Além do reconhecimento internacional, Carlos já teve oportunidade de entrar para o recorde do Guiness, mas não foi possível, porque não conseguiu arranjar um garrafão de 50 litros. “Eu já tenho a ideia, era colocar a fragata D. Fernando e Glória num garrafão de 50 litros, que acho que é a medida maior que existe feita em vidro. Vou ficar com esta mágoa até viver, mas ainda tenho fé, se aparecer, entrar para aquele nível do guiness, seria um mar de rosas”, acrescenta.

Aos 66 anos conta com o apoio dos filhos para a manutenção da garagem, mas a sua grande ambição era expor as mais de 500 peças numa galeria e ter um atelier próprio. “O que está aqui é uma amostra daquilo que tenho guardado no quarto onde durmo. Se tivesse um espaço, onde pudesse expor os meus trabalhos seria um orgulho muito grande para o resto da minha vida e ia privilegiar muito Setúbal”, confidencia.

Depois de ter as obras expostas, gostaria que a sua arte passasse para a nova geração, concretamente para a sua neta Matilde, de 6 anos. “Teria muito gosto e seria um orgulho muito grande para mim que a minha neta conseguisse dar continuidade ao meu legado. Ela gosta, mas vamos lá ver, tudo depende do tempo, ela ainda é muito nova”.

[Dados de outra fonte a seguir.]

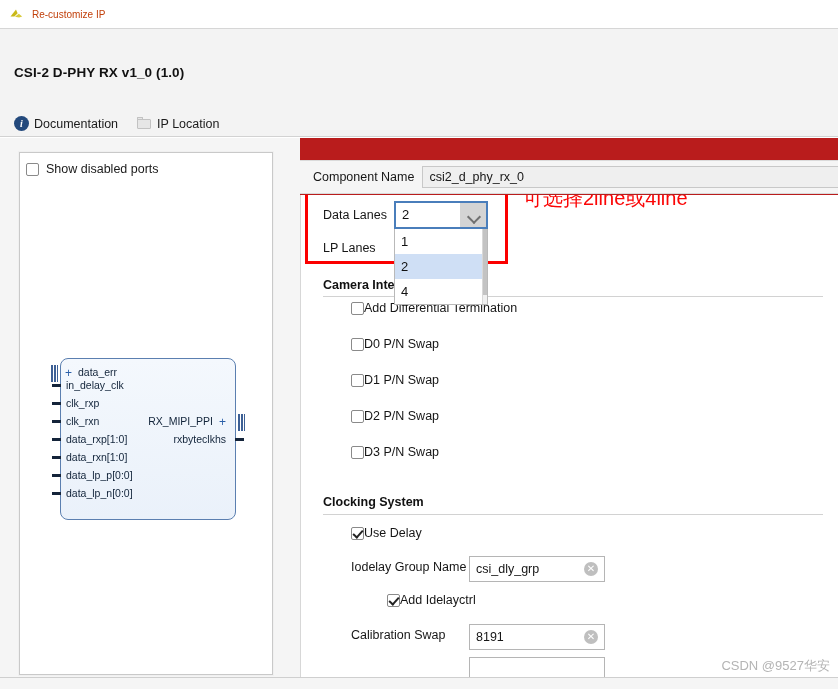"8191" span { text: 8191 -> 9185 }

Apesar das contrariedades, Carlos admite não desistir daquilo que mais gosta, que é criar. “Se deixar de fazer aquilo que gosto, não quero o sofá ou o café todo o dia. Tenho de estar activo e essa actividade dá-me saúde. Não quero desistir, seja contra aquilo que for, nem que tenha de ir para a rua”, declara.